* _TASK_
Output every entry below word for word, minus the images.

* _EXCERPTED RECORDS_
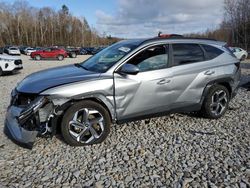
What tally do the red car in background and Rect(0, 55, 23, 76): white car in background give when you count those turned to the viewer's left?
1

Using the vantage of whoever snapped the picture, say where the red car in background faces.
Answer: facing to the left of the viewer

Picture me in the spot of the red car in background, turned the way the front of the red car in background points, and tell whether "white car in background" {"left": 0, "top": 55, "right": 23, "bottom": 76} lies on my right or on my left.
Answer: on my left

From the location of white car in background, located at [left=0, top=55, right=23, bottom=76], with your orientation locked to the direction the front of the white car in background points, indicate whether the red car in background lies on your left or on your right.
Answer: on your left

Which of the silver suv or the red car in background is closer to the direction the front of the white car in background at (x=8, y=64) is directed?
the silver suv

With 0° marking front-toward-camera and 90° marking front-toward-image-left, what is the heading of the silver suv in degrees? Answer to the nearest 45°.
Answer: approximately 45°

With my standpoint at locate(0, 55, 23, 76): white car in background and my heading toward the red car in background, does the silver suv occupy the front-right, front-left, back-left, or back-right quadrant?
back-right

* _RESPONSE TO THE EXERCISE_
What tally do the red car in background and Rect(0, 55, 23, 76): white car in background give when you count those turned to the viewer's left?
1

Using the vantage of whoever snapped the picture, say where the red car in background faces.
Answer: facing to the left of the viewer

Picture me in the spot of the red car in background, turned the way the front of the red car in background points, and tell whether "white car in background" {"left": 0, "top": 55, "right": 23, "bottom": 76} lies on my right or on my left.
Answer: on my left

From the location of white car in background, located at [left=0, top=55, right=23, bottom=76], with your orientation locked to the direction the front of the white car in background points, indicate whether the red car in background lies on your left or on your right.
Answer: on your left

Which of the silver suv or the red car in background is closer to the direction the front of the white car in background at (x=8, y=64) is directed?
the silver suv

With 0° marking front-toward-camera and 90° marking front-toward-image-left, what is the heading of the silver suv in degrees? Answer to the nearest 45°.
Answer: approximately 45°

With my standpoint at locate(0, 55, 23, 76): white car in background and my heading toward the red car in background, does the silver suv occupy the front-right, front-left, back-left, or back-right quadrant?
back-right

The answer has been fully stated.